The latest bowl projections from national opinions are still giving Ole Miss a sliver of bowl hopes.

News that Shea Patterson is starting Saturday at Texas A&M just rekindled more hope than that.

Just when you thought the Rebels had tumbled about as far away from expectations as humanly possible, Kentucky and South Carolina are going to bowls, and Ole Miss may not. With the redshirt ripped off the five-star recruit, maybe so.

The latest blow – a season-ending injury to quarterback Chad Kelly – has done Ole Miss in from national opinions. Once with a chance to win the right games in a tough schedule and make a New Year’s Six game, times have dramatically changed. No Liberty, Texas, Belk or even Birmingham?

Not everyone has that low of an opinion of the walking-wounded Rebels. USA Today thinks Ole Miss has a shot at the Independence Bowl against Wake Forest. CBS think Birmingham vs. Tulsa is possible. That’s all under the assumption that Jason Pellerin was to be the quarterback to finish out a waning season.

The Patterson news changes everything. It’s not a knock on Pellerin. The runner has a spot in the Ole Miss offense. Patterson, though, can make the offense do the only thing it is built to do — fly. Patterson was the top-ranked pro-style passer in the country last season.

The plan all along was to redshirt him and watch Kelly carry the team to another New Year’s Six bowl. A combination of a tough schedule, an inability to finish and injuries all over have changed the plan.

Vegas wasn’t on board that Ole Miss’ fifth win can come Saturday at Texas A&M. It has since gone down to 10, but the Rebels opened as a 21-point underdog in College Station. Watching the line against the Patterson news will be interesting. A win there would have been huge under any circumstance. It means just as much to simply get the Rebels off the mat as it would have to propel them into the Playoff.

Ole Miss is the top passing offense in the SEC at 316 yards per game. That was about to change. Now, it may not.

But more important than any of those stats is finishing strong. A terrible bowl is a bowl, and Ole Miss needs it. Recruiting is already struggling under the eye of the NCAA investigation and the downfall of the season.

Patterson can turn it all around. He’s being thrown into the fire and behind a throw-together offensive line. His talent can handle it. He looked SEC-ready in high school and has watched the SEC’s top passer since he arrived on campus. He inherits arguably the most dangerous receiving corps in America, no doubt the best tight end in Evan Engram.

The defense is still going to have to play better, but the offensive cupboard is full for Patterson.

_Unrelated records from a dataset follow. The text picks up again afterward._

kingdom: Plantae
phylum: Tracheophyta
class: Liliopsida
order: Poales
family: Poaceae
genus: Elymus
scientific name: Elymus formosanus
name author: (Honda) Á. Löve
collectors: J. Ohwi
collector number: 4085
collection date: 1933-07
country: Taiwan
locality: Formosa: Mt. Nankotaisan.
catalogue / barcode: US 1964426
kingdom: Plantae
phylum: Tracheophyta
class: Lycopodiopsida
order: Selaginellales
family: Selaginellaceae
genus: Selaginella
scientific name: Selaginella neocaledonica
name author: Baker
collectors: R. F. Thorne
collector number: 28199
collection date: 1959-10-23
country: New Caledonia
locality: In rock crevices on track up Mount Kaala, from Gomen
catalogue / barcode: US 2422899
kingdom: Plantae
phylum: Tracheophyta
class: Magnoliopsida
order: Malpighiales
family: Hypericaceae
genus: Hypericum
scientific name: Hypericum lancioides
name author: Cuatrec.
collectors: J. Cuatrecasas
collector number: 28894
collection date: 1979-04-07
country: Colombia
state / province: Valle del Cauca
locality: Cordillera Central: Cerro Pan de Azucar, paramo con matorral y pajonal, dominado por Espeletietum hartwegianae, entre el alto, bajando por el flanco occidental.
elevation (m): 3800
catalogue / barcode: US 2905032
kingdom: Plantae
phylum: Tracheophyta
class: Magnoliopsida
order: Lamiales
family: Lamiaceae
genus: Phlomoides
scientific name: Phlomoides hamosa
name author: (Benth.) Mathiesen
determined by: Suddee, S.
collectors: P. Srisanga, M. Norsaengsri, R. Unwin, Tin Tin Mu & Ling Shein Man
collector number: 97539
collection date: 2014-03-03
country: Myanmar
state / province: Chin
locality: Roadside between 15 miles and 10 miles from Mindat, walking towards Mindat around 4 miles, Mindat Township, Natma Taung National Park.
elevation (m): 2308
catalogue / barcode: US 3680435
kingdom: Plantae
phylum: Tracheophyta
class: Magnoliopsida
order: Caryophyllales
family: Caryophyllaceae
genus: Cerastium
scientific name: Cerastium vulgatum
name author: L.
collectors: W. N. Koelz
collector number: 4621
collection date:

Despite the offensive line that seems to look different each week and a quarterback no one thought they would see until 2017, there is still a chance to end on a higher note than most had come to expect of the season. If Patterson can live up to his arm in his first three career starts, the season can end anew and recruits can see exactly what they would be joining.

Nationally, experts were still predicting a bowl. In state, fans were predicting a definite loss Saturday and very possibly a loss the following week at Vanderbilt. The Egg Bowl at Mississippi State was once considered a lock. With Nick Fitzgerald finding his stride in Starkville, a lot of fans were writing that one off, too.

The atmosphere in Oxford had gone from excitement to “hurry up and end.” That has changed, and Patterson hasn’t even taken a snap.

Beating Mississippi State may still be the only path to a bowl. Yes, it will be a terrible bowl. But if Patterson is the star he is expected to be and Ole Miss wins the Egg Bowl and an actual bowl, the atmosphere around Ole Miss will be completely different than it was Friday morning.